Both the McMaster and University of Calgary curricular reforms resulted in practical benefits. Both were tied to shorter medical curricula of three rather than four years, perhaps because discipline-focused courses could be replaced with a smaller number of blocks or units organized around body systems or functions. Despite these curricula being in place for many decades, data on these interventions were scarce, and showed disappointingly modest impact on transfer and retention [5, 6]. As a result, the preoccupation with the role of basic science in the curriculum remains.

In 2011, an environmental scan to identify priorities for medical education curricula highlighted the integration and timing of basic and clinical science education [7]. However, interviews with key stakeholders within the medical education community identified even more fundamental questions [8]. What do we consider a basic science? Where do the social sciences fit? Are communication skills any less relevant than anatomy? Bandiera et al. [8] suggested shifting the focus away from specific basic science disciplines to consider all foundational knowledge that can be applied to the practice of medicine.

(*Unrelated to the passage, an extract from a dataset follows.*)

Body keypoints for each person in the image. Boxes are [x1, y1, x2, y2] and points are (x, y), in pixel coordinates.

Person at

In this issue of Perspectives in Medical Education, Lisk et al. investigate why integrating basic science may be of value [9]. They help develop the literature base on how and when integration of basic science improves knowledge retention. They studied musculoskeletal conditions, providing anatomy and causal mechanism information to one group of students, while providing control students with information on epidemiology and treatment. They found a large effect of this basic science anatomic information on diagnostic accuracy. In an attempt to better demonstrate the mechanism behind this effect, they employed a ‘diagnostic justification test’, where students were given the diagnosis and asked to explain why the diagnosis was correct. The group taught with basic science were more likely to identify a key diagnostic feature, one that distinguished the disease from similar diagnoses, rather than just a correct feature. This suggests that if diagnostic skills are the goal, then basic science might help learners deduce distinguishing features, in contrast to the explicit emphasis of these distinguishing features in schemas.

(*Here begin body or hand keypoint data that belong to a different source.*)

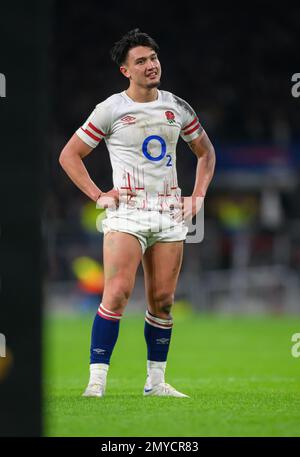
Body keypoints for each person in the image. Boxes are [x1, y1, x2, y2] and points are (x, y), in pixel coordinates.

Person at [59, 28, 216, 398]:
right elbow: (69, 155)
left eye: (153, 58)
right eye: (141, 61)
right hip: (127, 212)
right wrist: (98, 194)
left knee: (163, 300)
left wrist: (197, 197)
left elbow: (206, 153)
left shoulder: (177, 106)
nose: (151, 65)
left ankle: (156, 383)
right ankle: (96, 383)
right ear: (125, 71)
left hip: (168, 212)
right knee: (116, 293)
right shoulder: (111, 109)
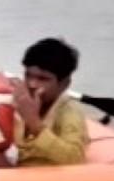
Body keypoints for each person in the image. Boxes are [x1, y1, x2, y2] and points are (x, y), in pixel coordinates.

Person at [13, 38, 89, 167]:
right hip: (12, 170)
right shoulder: (19, 100)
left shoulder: (70, 112)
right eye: (28, 75)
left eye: (43, 79)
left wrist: (34, 124)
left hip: (44, 176)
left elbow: (74, 158)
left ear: (64, 84)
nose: (32, 84)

While it is tempting to conclude that basic science should be routinely integrated into teaching, it is worth carefully examining the materials used. The authors studied musculoskeletal conditions, which could be perceived as anatomic problems, supplementing the instruction with basic anatomy teaching. Whether or not teaching other basic sciences with less direct links to these disease states would have the same effect is open to debate. Would teaching musculoskeletal histology or the physiology of injury repair lead to a similar benefit in diagnostic accuracy? I suspect not. The tight linkages between anatomy and disease states in this study may overstate the benefit for conditions without such clear causal linkages between basic and clinical sciences. These benefits are most apt to be found in content where basic science helps learners construct causal pathways, a phenomenon thought to facilitate retention [10].

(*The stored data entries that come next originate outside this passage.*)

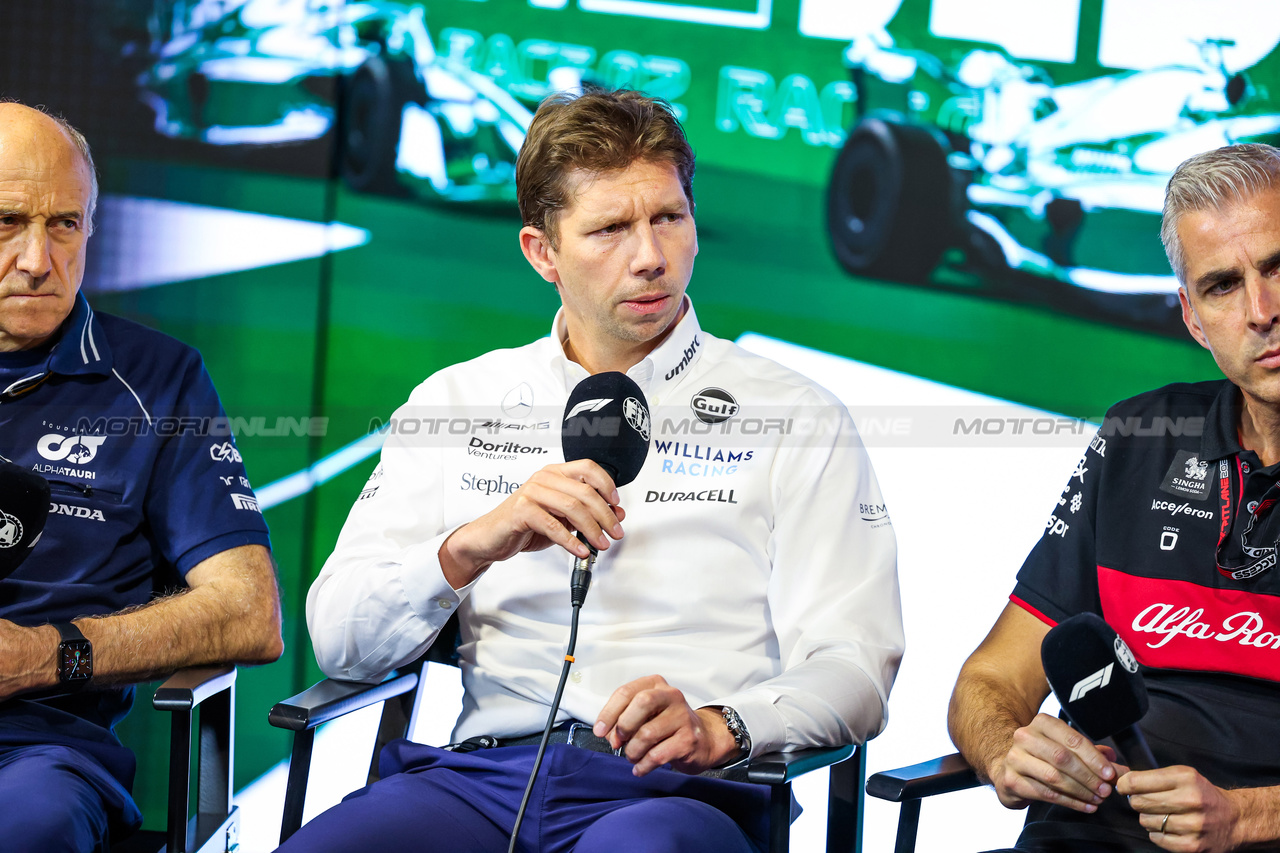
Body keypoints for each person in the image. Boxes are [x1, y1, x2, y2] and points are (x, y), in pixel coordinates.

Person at [287, 89, 903, 852]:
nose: (649, 255)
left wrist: (724, 726)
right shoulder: (457, 399)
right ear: (541, 253)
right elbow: (340, 642)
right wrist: (468, 547)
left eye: (669, 218)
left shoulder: (799, 415)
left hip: (681, 792)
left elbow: (857, 662)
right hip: (479, 782)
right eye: (610, 228)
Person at [948, 142, 1280, 853]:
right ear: (1193, 319)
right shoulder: (1138, 435)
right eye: (1223, 285)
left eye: (1279, 268)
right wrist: (1007, 749)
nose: (1261, 310)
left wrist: (1248, 816)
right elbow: (991, 677)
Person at [0, 103, 283, 851]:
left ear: (92, 228)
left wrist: (48, 651)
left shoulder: (158, 380)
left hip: (35, 751)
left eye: (64, 224)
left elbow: (249, 612)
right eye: (6, 222)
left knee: (28, 824)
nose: (37, 260)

This is not to suggest that the teaching of basic science should be restricted only to where it facilitates clinical knowledge acquisition or decision-making. The original rationale for teaching science in medical school curricula still applies. It is worth remembering that basic science did not enter medical curriculum as an educational tool for transfer and retention, but as a tool to advance medical practice, ensure academic rigour, and preserve the professionalization of medicine.